5. Originally Posted by mr fantastic
Are you asking how $\frac{\sqrt{1 + u^2}}{u}$ becomes $\sqrt{\frac{1 + u^2}{u^2}}$ ?
Originally Posted by 07 Yamaha R6
Yes sir!
I understand we have to use the technique of using the ln to get rid of e^x so that we can find x, but im having trouble understanding that.
$\frac{\sqrt{1 + u^2}}{u} = \frac{\sqrt{1 + u^2}}{\sqrt{u^2}} = \sqrt{\frac{1 + u^2}{u^2}}$.

6. sorry mr fantastic,

first of all let me thank you for taking the time in helping me out, I appreciate a lot.

second,
I am trying to derive the arc length of y = e^x from 0 to 1

first step is to get dy/dx

that is simply e^x dx

next I have ∫√(1+(e^x)²) dx

then I use u substitution, where u=e^x and du=e^x dx

next I plug the values in and I get ∫√(1+(u)²) du/u or ∫(√(1+(u)²))/u du

now, I have been helped at school and was told that the next step to this would be to go from ∫(√(1+(u)²))/u du to ∫(√(1+(u)²))/u² du,

my question is what did they do to get there and what are the next steps?

7. Originally Posted by 07 Yamaha R6
sorry mr fantastic,

first of all let me thank you for taking the time in helping me out, I appreciate a lot.

second,
I am trying to derive the arc length of y = e^x from 0 to 1

first step is to get dy/dx

that is simply e^x dx

next I have ∫√(1+(e^x)²) dx

then I use u substitution, where u=e^x and du=e^x dx

next I plug the values in and I get ∫√(1+(u)²) du/u or ∫(√(1+(u)²))/u du

now, I have been helped at school and was told that the next step to this would be to go from ∫(√(1+(u)²))/u du to ∫(√(1+(u)²))/u² du,

my question is what did they do to get there and what are the next steps?
I have posted the answer to what they did to get there ......

The substitution u = e^x is not a good one to use. A much better substitution is $u^2 = 1 + e^{2x}$.
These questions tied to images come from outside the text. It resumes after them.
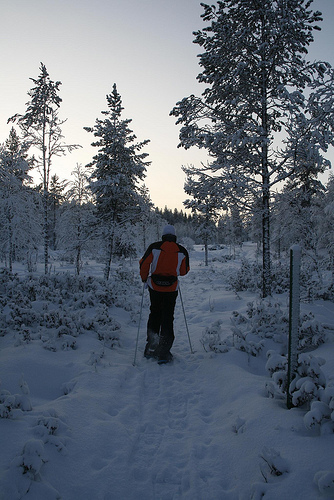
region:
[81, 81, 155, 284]
a snow covered tree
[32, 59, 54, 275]
a snow covered tree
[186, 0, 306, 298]
a snow covered tree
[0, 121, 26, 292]
a snow covered tree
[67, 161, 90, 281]
a snow covered tree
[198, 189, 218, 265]
a snow covered tree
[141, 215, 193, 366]
a long distance skier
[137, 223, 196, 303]
a skier with an orange jacket on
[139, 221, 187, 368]
a skier wearing black pants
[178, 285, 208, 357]
a long black ski pole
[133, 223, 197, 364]
person walking in snow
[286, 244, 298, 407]
post to the right of trail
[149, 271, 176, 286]
person wearing a black fanny pack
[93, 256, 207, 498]
path through the snow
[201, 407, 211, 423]
footprint in the snow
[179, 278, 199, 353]
person holding 2 trekking poles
Then $2u \frac{du}{dx} = 2 e^{2x} = 2 (u^2 - 1) \Rightarrow \frac{du}{dx} = \frac{u^2 - 1}{u} \Rightarrow dx = \frac{u}{u^2 - 1}$.

Then:

$\int_{0}^{1} \sqrt{1 + e^{2x}} \, dx$ becomes $\int_{\sqrt{2}}^{\sqrt{1 + e^2}} \frac{u^2}{u^2 - 1} \, du = \int_{\sqrt{2}}^{\sqrt{1 + e^2}} \frac{(u^2 - 1) + 1}{u^2 - 1} \, du = \int_{\sqrt{2}}^{\sqrt{1 + e^2}} 1 + \frac{1}{u^2 - 1} \, du$.

8. hey mr fantastic,

thanks again,

that substitution really makes it easier. Just to clarify though, when you substitute u=√(1+e^2x), I see how you have to square u to get u^2=1+e^2x what I dont understand is how you isolated du to be equal to u/u^2-1

Can you clarify?

9. Originally Posted by 07 Yamaha R6
hey mr fantastic,

thanks again,

that substitution really makes it easier. Just to clarify though, when you substitute u=√(1+e^2x), I see how you have to square u to get u^2=1+e^2x what I dont understand is how you isolated du to be equal to u/u^2-1

Can you clarify?
Do you understand where $2u \frac{du}{dx} = 2 e^{2x} = 2 (u^2 - 1)$ has come from?

Then divide both sides by 2u:

$\frac{du}{dx} = \frac{u^2 - 1}{u} \Rightarrow \frac{dx}{du} = \frac{u}{u^2 - 1} \Rightarrow dx = .....$

10. ## Got It!!

Ok, Fantastic,

I got a break through,
feels good too!! anyways, so I see how you got u^2-1. that is, you set e^2x=u^2-1 right?

got it!!!

So, let me ask you this, this would be the same for y=e^3x or y=e^9x? I mean the technique and substitution we used for y=e^x?

Please tell me it is so!

Jose

11. Originally Posted by 07 Yamaha R6
Ok, Fantastic,

I got a break through,
feels good too!! anyways, so I see how you got u^2-1. that is, you set e^2x=u^2-1 right?

got it!!!

So, let me ask you this, this would be the same for y=e^3x or y=e^9x? I mean the technique and substitution we used for y=e^x?

Please tell me it is so!